Where the data below shows a picture, leave that picture out and copy the rest exactly.

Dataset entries
_ _ _ _ _

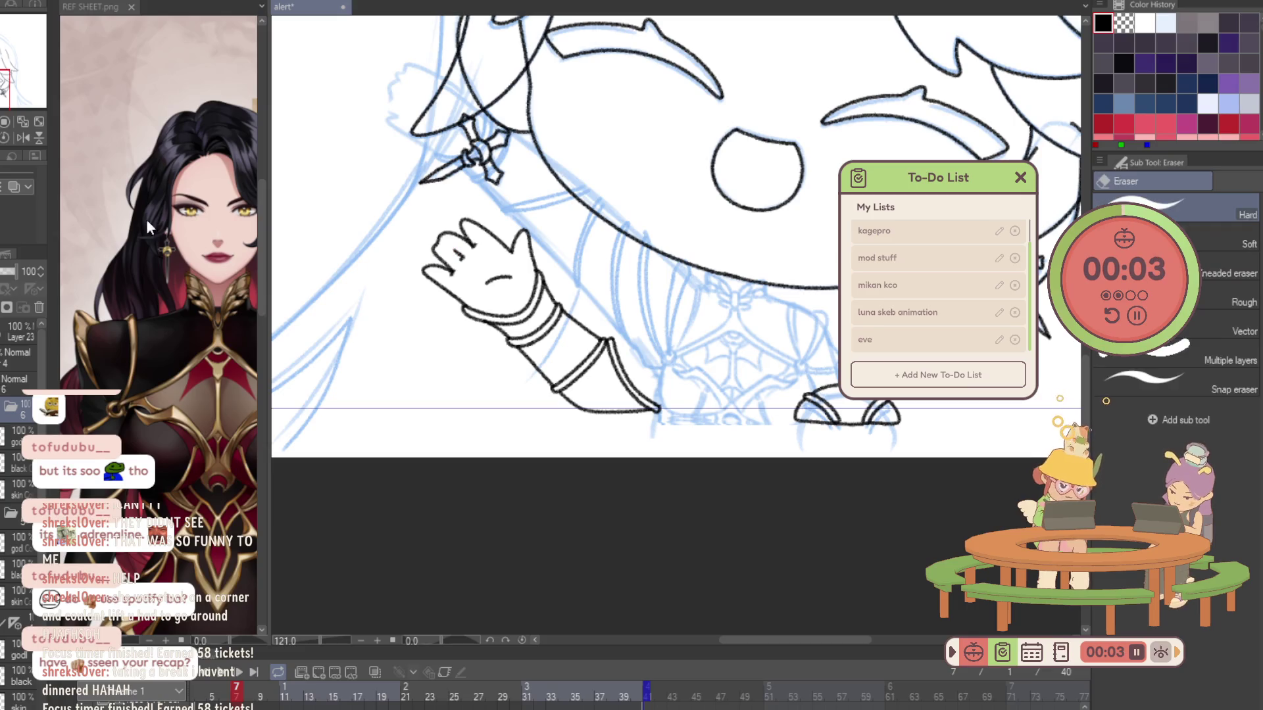
key(m)
mouse_move(464, 150)
mouse_down()
mouse_move(675, 297)
mouse_move(553, 172)
mouse_up()
key(Delete)
key(ctrl+d)
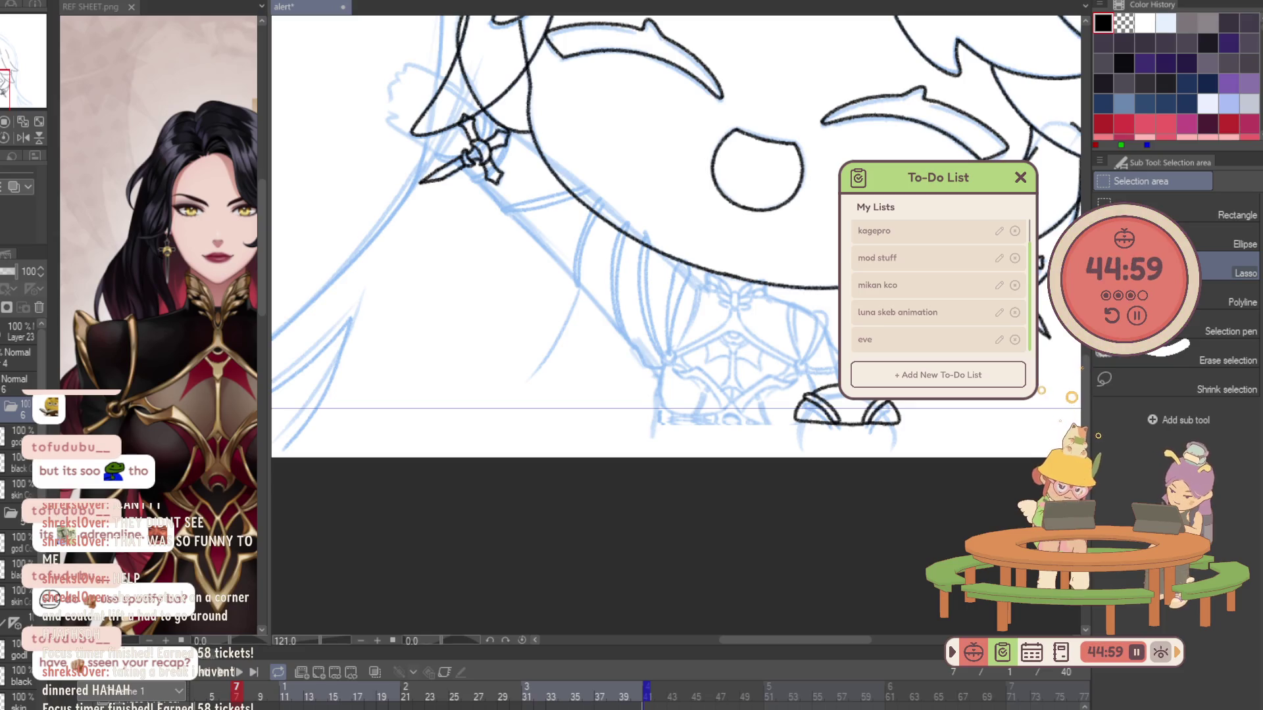
Hide the black lineart layer and pick a fresh layer with the pencil to redraw the arm.
click(12, 406)
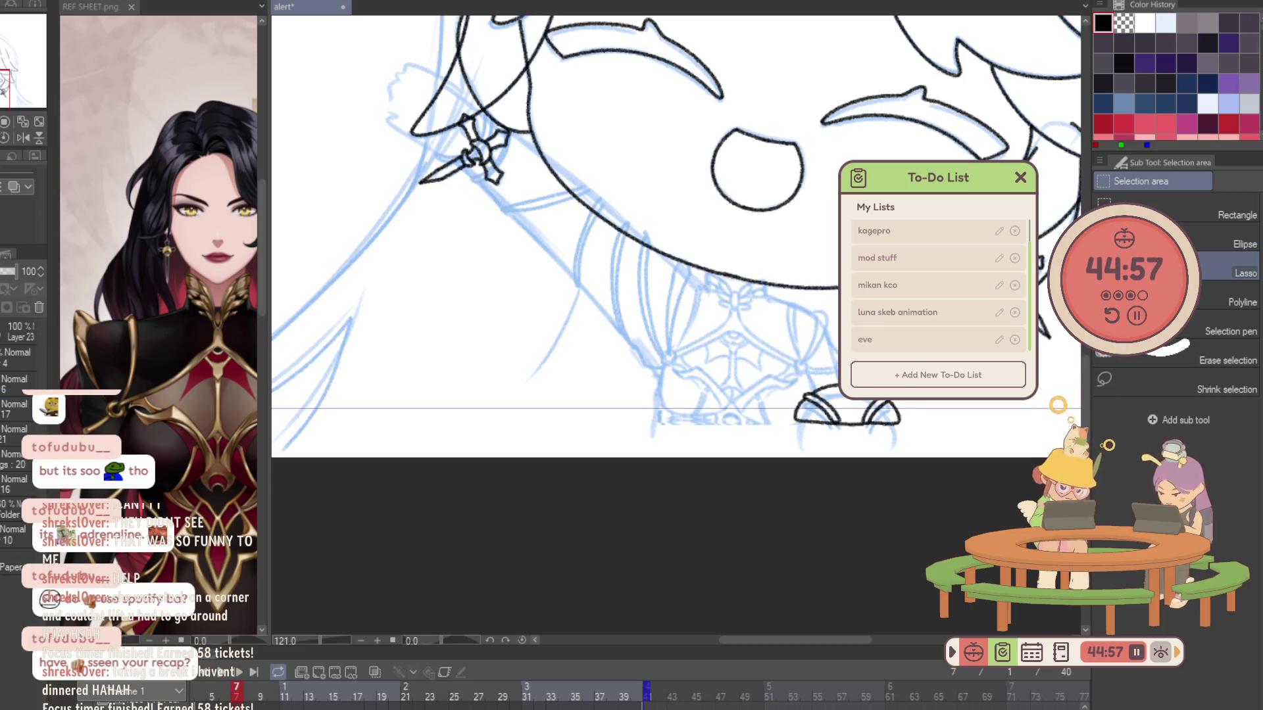
key(ctrl+h)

_ _ _ _ _

** Task output **
key(m)
mouse_move(464, 150)
mouse_down()
mouse_move(675, 297)
mouse_move(553, 172)
mouse_up()
key(Delete)
key(ctrl+d)
Hide the black lineart layer and pick a fresh layer with the pencil to redraw the arm.
click(12, 406)
key(ctrl+h)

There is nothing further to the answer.